# WORK INSTRUCTIONS
From the entries below, retype only the lines from the one with "middle pip: (379, 305)" through the one with "pinky tip: (444, 368)", exactly as written.

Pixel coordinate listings
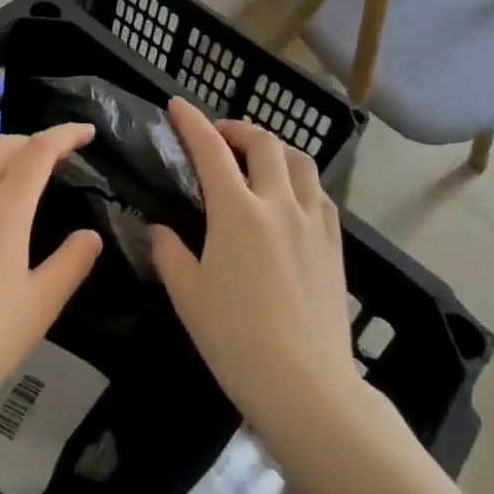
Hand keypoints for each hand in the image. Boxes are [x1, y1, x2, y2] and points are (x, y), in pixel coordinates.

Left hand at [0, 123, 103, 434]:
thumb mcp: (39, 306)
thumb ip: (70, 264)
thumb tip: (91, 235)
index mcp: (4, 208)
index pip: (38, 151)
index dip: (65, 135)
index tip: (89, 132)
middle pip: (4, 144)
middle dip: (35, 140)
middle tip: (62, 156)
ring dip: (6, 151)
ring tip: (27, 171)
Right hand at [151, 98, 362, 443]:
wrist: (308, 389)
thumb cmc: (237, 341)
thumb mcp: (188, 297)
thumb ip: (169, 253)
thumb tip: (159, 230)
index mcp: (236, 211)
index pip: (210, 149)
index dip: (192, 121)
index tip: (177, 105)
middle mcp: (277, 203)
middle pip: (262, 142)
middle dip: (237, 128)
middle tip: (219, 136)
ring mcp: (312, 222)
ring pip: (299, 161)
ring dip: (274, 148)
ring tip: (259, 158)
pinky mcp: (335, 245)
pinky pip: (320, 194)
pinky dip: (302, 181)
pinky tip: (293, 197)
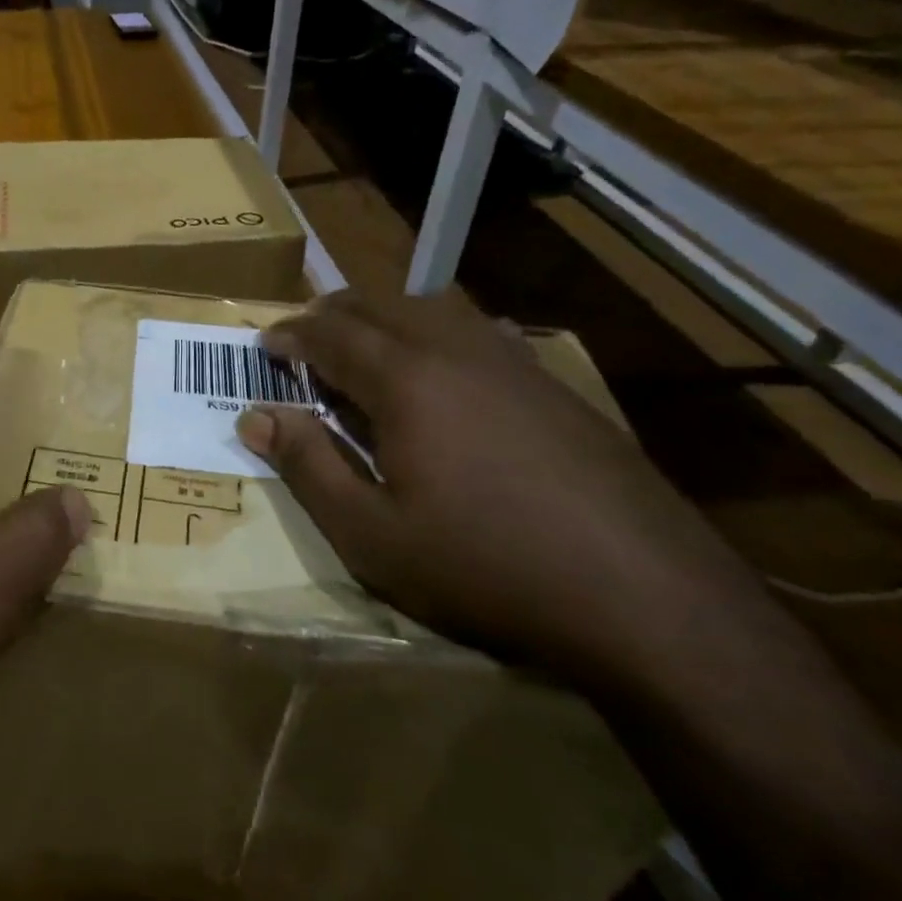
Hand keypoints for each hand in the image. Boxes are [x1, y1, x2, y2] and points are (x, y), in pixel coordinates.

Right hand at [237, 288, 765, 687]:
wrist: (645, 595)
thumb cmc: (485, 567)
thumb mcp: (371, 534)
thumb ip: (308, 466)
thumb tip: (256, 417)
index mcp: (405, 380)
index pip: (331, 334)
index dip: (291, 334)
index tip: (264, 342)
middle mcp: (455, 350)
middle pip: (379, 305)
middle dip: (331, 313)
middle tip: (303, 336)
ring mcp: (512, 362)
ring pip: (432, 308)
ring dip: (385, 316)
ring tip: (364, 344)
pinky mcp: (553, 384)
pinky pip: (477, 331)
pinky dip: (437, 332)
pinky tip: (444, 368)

==

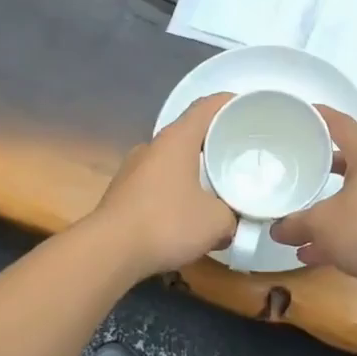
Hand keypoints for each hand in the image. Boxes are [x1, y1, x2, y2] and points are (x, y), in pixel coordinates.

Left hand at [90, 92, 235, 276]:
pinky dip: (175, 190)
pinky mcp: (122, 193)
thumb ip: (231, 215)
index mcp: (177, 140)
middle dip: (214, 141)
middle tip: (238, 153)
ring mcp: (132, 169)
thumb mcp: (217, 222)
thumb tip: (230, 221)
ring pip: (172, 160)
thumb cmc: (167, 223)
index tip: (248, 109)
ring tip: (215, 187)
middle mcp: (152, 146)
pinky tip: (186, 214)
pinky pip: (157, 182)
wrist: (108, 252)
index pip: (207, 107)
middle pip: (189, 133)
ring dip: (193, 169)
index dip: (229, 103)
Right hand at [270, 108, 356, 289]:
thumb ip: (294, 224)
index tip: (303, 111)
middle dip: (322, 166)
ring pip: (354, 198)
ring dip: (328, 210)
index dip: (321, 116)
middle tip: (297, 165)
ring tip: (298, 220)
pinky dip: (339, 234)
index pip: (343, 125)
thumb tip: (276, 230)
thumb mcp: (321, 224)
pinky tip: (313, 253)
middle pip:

...

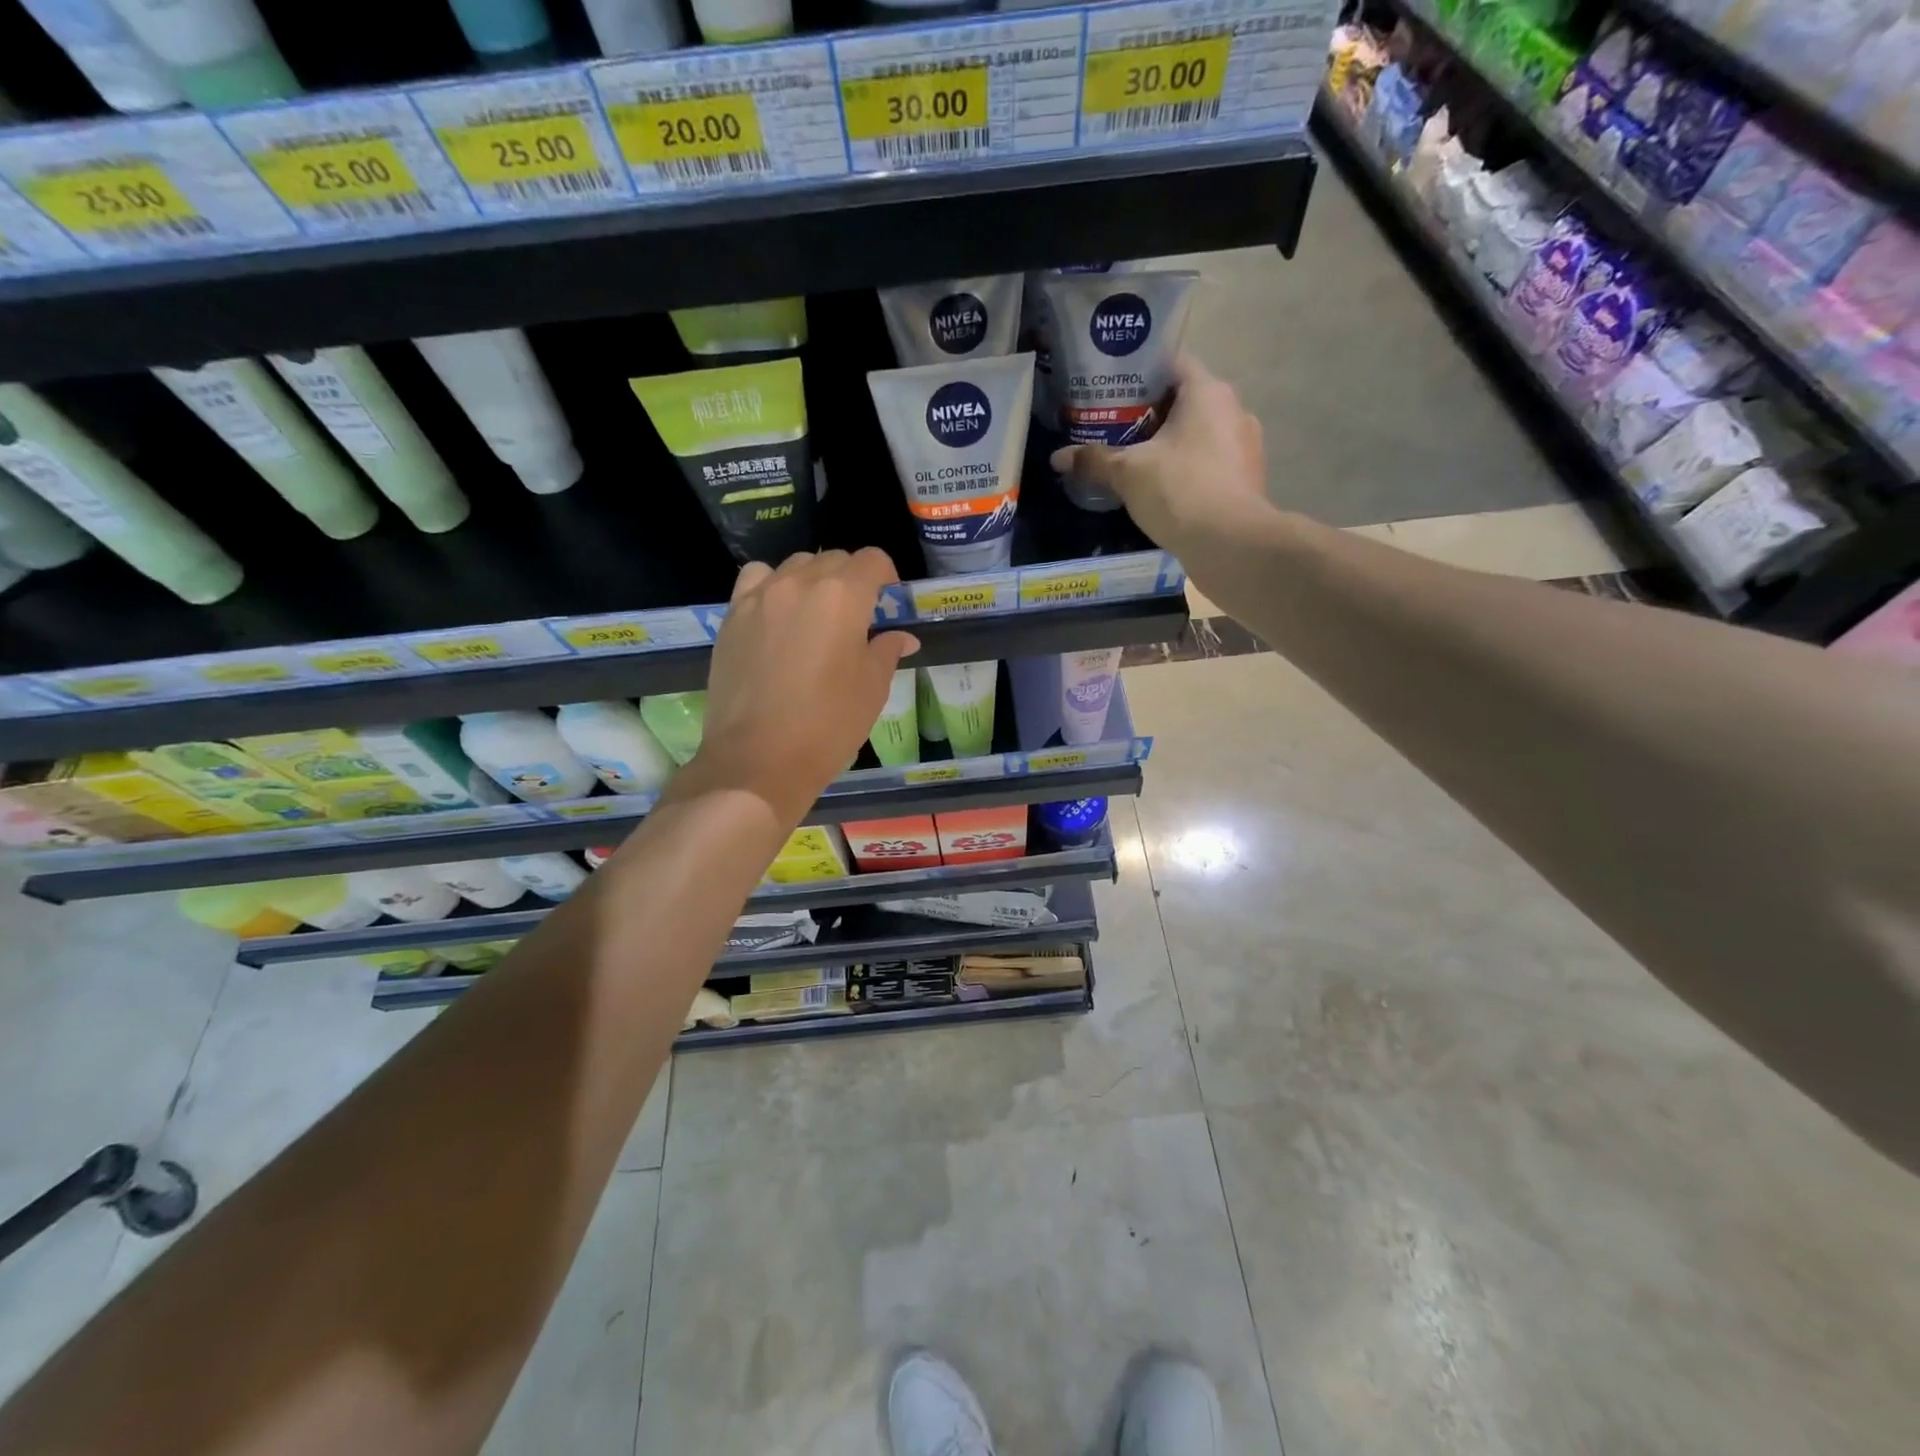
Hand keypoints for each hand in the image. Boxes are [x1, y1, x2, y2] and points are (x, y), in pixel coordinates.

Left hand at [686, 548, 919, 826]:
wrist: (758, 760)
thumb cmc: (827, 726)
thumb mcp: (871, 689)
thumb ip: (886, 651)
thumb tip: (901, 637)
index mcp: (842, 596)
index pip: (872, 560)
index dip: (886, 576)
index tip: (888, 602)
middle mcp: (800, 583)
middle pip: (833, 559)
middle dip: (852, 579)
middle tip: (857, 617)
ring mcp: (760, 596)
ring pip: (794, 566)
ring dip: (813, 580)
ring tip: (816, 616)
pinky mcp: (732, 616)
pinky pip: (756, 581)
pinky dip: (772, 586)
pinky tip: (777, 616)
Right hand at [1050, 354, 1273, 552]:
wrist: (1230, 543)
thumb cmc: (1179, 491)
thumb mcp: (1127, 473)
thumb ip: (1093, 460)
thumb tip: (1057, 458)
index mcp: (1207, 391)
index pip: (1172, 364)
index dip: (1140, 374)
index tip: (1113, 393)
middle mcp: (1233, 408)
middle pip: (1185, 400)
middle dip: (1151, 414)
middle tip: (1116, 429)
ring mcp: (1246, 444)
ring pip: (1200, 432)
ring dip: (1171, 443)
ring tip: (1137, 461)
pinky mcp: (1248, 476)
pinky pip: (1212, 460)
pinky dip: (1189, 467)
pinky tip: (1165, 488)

# RESPONSE TO THIS TASK
middle pip: (379, 305)
middle dip: (331, 313)
middle tip: (303, 336)
ring mcp: (512, 362)
ring pip: (432, 308)
ring dip: (385, 316)
ring tip: (364, 344)
pinky mcp: (553, 384)
pinky pip: (477, 331)
pinky dip: (437, 332)
pinky tip: (444, 368)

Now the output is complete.